As Gideon Rachman wrote this week, the threat of conflict with Iran is increasingly real. Israel’s Defence Minister, Ehud Barak, has stepped up the rhetoric against Iran, recently calling for tighter nuclear sanctions, to the extent a pre-emptive missile attack by Israel no longer looks out of the question. Similarly, whilst the Foreign Secretary, William Hague, explicitly said the Government are not advocating military action against Iran, Mr Hague would not support a backbench motion calling for the unilateral ruling out of it.

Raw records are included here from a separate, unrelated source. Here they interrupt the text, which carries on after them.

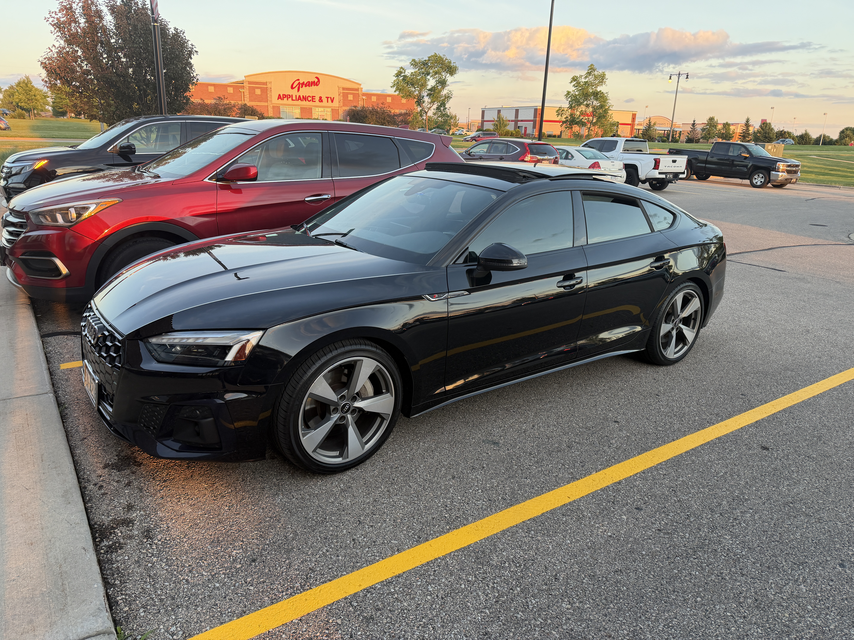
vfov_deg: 56.8
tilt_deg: -17.8
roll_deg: -1.3
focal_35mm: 24
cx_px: 427
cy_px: 320
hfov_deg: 71.6
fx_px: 592
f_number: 1.78
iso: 100
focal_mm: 6.76
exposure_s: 1/189
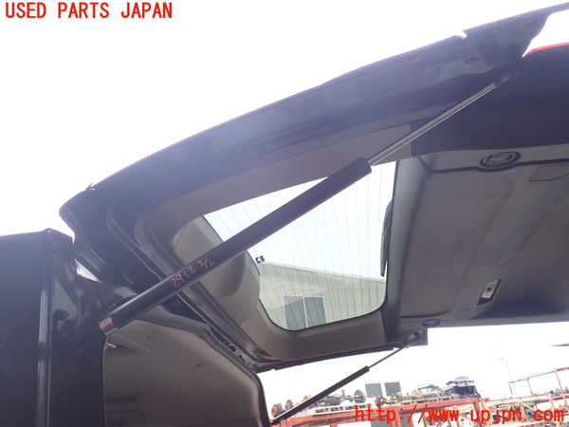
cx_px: 284
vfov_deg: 46.8
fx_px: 493
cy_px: 214
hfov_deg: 60.0
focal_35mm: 30
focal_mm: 5.4
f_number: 3.2
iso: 100
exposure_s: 1/125
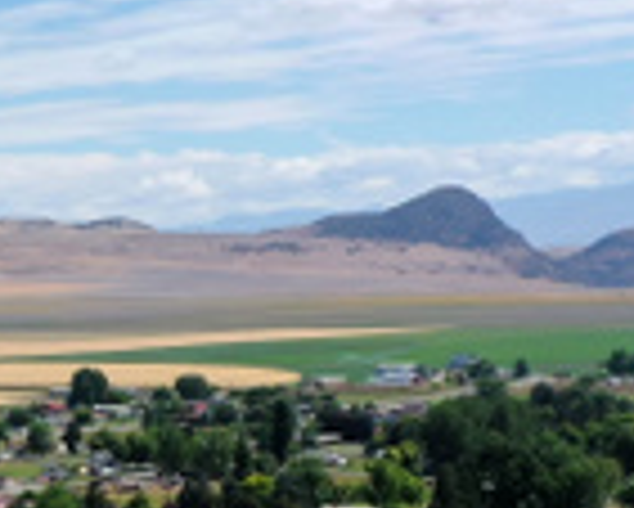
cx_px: -526
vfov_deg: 12.5
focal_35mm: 119
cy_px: 677
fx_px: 2234
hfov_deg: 14.2
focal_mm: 10.26
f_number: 6.3
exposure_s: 1/640
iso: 100
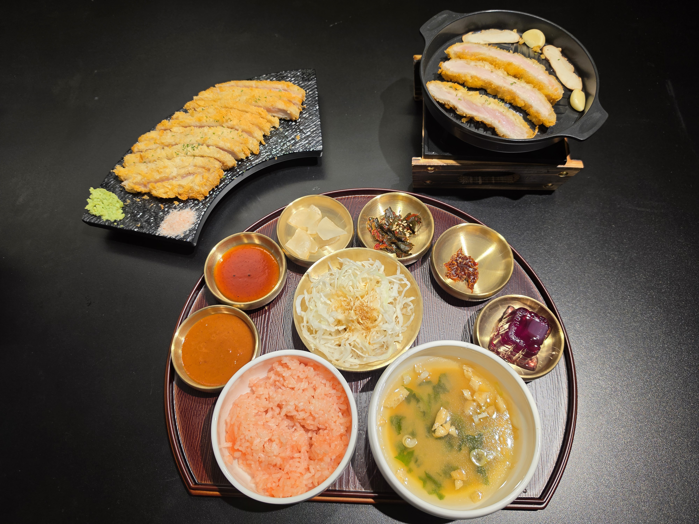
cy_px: 262
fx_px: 464
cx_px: 350
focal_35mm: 23
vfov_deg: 58.9
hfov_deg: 73.9
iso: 64
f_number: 1.4
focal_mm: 6.5
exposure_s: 1/120
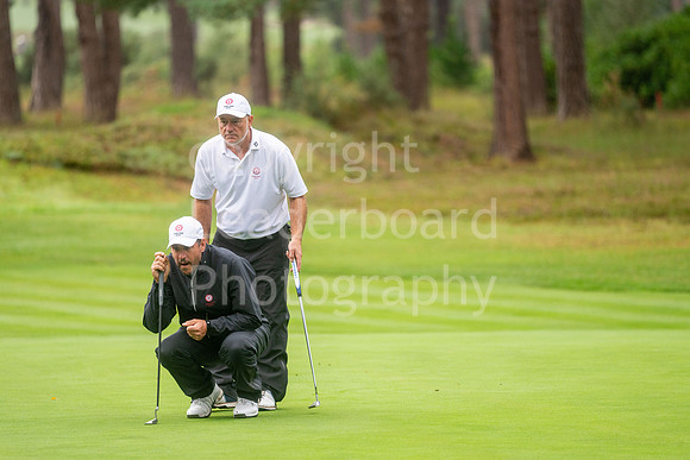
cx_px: 345
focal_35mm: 300
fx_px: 5751
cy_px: 230
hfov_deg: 6.9
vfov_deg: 4.6
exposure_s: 1/1600
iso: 640
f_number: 4
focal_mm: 300
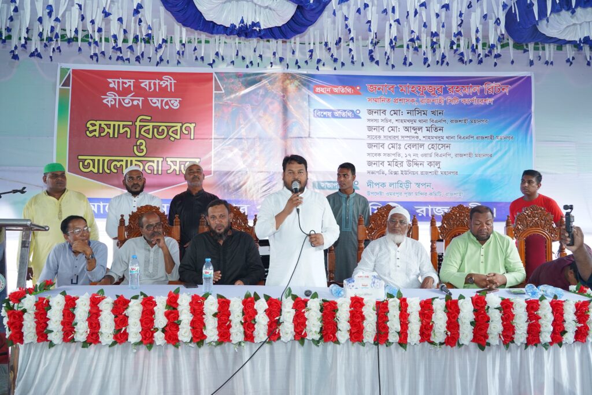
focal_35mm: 30
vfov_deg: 43.6
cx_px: 296
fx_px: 493
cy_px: 198
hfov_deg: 61.9
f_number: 5.6
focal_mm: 30
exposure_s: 1/125
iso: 1250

Added to this is the escalation of conflict in Syria. Despite the veto by Russia of a recent UN resolution that sought to put an end to Bashar al-Assad’s authoritarian regime, increased media attention of al-Assad’s crackdown, heightened by Marie Colvin’s untimely death this week, means some form of military intervention from external sources also looks more likely than previously believed. Such intervention is likely to provoke a response from Iran, a fierce ally of al-Assad, which could draw in other regional players, such as Saudi Arabia and Israel. Whilst such a scenario currently seems a long way off, as events across the Middle East have shown us in the last 14 months, anything is possible.

What do these latest events mean for Europe’s economic prospects then? Well, conflict on this scale would have a huge economic impact across the Eurozone, as Europe’s access to existing oil sources would be drastically hindered, causing the price of oil to soar. Energy intensive industries and manufacturing would be hit hard by a further increase in oil prices, to the extent it could push numerous European economies back into recession.

The news that brent crude oil has hit €93.60 per barrel, a record price for euros surpassing the previous 2008 high, shows that oil prices are already eye-wateringly high due to availability issues emanating from the Middle East caused by regional instability.

History shows us that instability in the Middle East has a big impact on the price of oil – the graph below shows spikes in the price of oil during the Yom Kippur War, the Iranian Revolution, Iraq’s invasion of Kuwait and the US invasion of Iraq in 2003. Increased tensions, let alone conflict, could have a similar impact this time around.  

Image from: EEF

Similarly, the FTSE 100 has shown us the negative impact Middle Eastern conflict and the rise in the price of oil has on markets. A low of 3613.30 in March 2003 marks the point at which the US invaded Iraq.

Whilst the bailout of Greece should be welcomed and may cause some to feel sanguine, there is still much cause for concern.